Adopté en 1977 pour assurer la stabilité politique d’une Espagne en transition démocratique, la méthode d’Hondt est un système non proportionnel d’attribution des sièges à l’assemblée. Il favorise les majorités en donnant plus de sièges aux partis en tête. De plus, tout parti obtenant moins de 3% des voix est éliminé.

Mais si le système électoral n’est pas représentatif, c’est surtout à cause de la taille des circonscriptions. Chacune des 52 circonscriptions du pays correspond à un département (à l’exception des villes de Ceuta et Melilla) auquel on attribue un nombre de sièges au prorata de la population. Et il existe un nombre minimum de 2 sièges par département. Ainsi, à Madrid, qui compte plus de 6 millions d’habitants, on élit 34 députés. Tandis que à Soria, département du centre très peu peuplé (moins de 100 000 habitants), seuls deux sièges sont à pourvoir. C’est là que réside le déséquilibre : pour obtenir un siège à l’Assemblée nationale il faut quatre fois plus d’électeurs à Madrid qu’à Soria.

Ce système réduit de façon considérable la présence au parlement des partis minoritaires dont les votants sont dispersés géographiquement dans le pays. une formation qui échoue à quelques voix d’obtenir son seul siège, perd tous ses votes sur la circonscription. Si ce scénario se généralise dans les 52 circonscriptions, le cumul des pertes plombe le parti.

"Une question de sens commun"

Izquierda Unida fait traditionnellement les frais de ce manque de représentativité. Troisième force politique du pays en nombre de bulletins, elle n’avait obtenu que deux députés en 2008 avec un million de votes en sa faveur. Son importante montée cette année s’est traduite par une augmentation de 11 députés. Avec une circonscription unique à l’échelle du pays, IU aurait atteint les 25. Leur coordonnateur général, Cayo Lara ne manquera pas de le remarquer après le scrutin, malgré l’optimisme régnant dans son quartier général la nuit des élections « On nous a volé 14 sièges qui sont partis vers d’autres formations parlementaires, a-t-il dénoncé. C’est le même système qui fait que le PP atteint une majorité absolue sans arriver au 51% des voix ».

Le deuxième parti puni cette année sera UPyD. La formation de centre, créé par Rosa Díez, ex socialiste, a connu une ascension vertigineuse en 3 ans et devient la quatrième force politique avec plus d’un million de votes.
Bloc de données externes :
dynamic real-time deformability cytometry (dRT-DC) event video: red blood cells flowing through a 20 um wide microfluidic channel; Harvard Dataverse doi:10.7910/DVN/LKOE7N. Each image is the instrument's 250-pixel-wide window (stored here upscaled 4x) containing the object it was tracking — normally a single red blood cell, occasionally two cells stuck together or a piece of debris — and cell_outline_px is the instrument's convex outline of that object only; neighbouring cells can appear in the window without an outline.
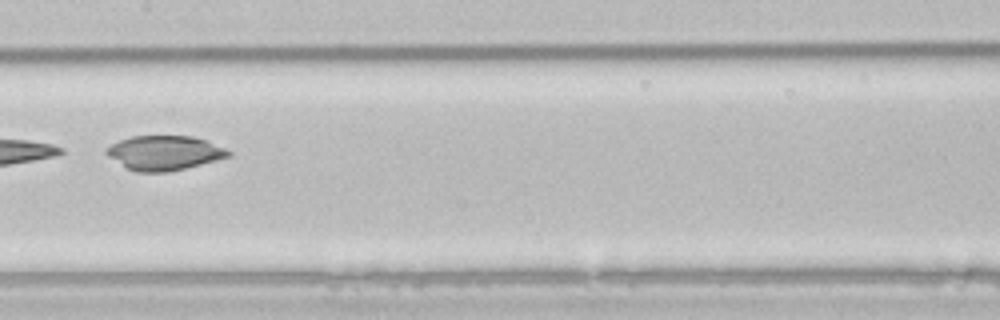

La formation devra par contre se contenter de 5 sièges au parlement, et chercher des formules pour créer un groupe parlementaire. Une situation jugée irrecevable par Rosa Díez « C’est une question de sens commun qu’on puisse former un groupe parlementaire lorsque 1.140.000 citoyens nous ont fait confiance. Si le système était proportionnel, nous aurions eu 17 députés, a-t-elle affirmé. Je trouve scandaleux qu’entre temps un parti comme Amaiur ait 7 sièges avec seulement 300.000 votants »

Grands partis et formations régionalistes favorisés

En effet, en raison de la concentration des votes, les formations nationalistes tirent autant leur épingle du jeu que les grands partis. Au Pays Basque, en plus des 7 sièges d’Amaiur (nouveau parti de la gauche abertzale) le PNV (Parti Nationaliste Basque), en obtient 5 avec 300.000 votes lui aussi.

Convergencia i Unió (CiU, droite catalane), avec ses 16 députés, malgré un nombre de bulletins inférieur à celui d’ IU ou UPyD, profite d’une position privilégiée. De ses coalitions avec le PP ou le PSOE dépend la formation du gouvernement en cas de non majorité absolue de l’un des deux grands partis.

Cette année, même la région des Asturies, un territoire traditionnellement réfractaire aux régionalismes, aura son parti propre au Parlement : Foro Asturias Ciudadanos (FAC), la formation récemment crée par Francisco Alvarez Cascos (ex PP). Ce nouveau parti, dont le sigle coïncide étrangement avec les initiales de son créateur, a réussi à décrocher un député avec seulement 99.000 votes. De quoi se fâcher pour Equo (nouveau parti vert) qui, avec plus de 200.000 votes n’aura pas de siège propre à l’Assemblée et devra s’en tenir au demi-siège qu’il partagera avec le groupe nationaliste valencien Compromis. Les deux partis avaient présenté une candidature conjointe pour cette zone [1].

Une réforme qui dérange

Si les grands partis et les principaux médias restent muets comme des tombes quant à l’écart entre le nombre de votants et celui de députés élus, IU milite depuis longtemps pour une réforme de ce système. La loi électorale est également l’objet de revendications et de plaintes depuis le début du mouvement des Indignés, qui réclament une circonscription unique. De nombreuses campagnes proposent depuis des années une réforme pour le découpage unique sous le slogan « un citoyen, un vote ». La dernière pétition a été lancée lors de la nuit électorale et compte déjà 90.000 signataires. Le but ? Envoyer une lettre à Mariano Rajoy pour lui demander une réforme de la loi «  Je vous demande la démocratie, j’exige la justice, faites en sorte que mon vote puisse valoir autant que celui de n’importe quel autre citoyen espagnol ».

Notes

[1au sujet d’Equo, lire "Pourquoi les Verts espagnols ne décollent pas"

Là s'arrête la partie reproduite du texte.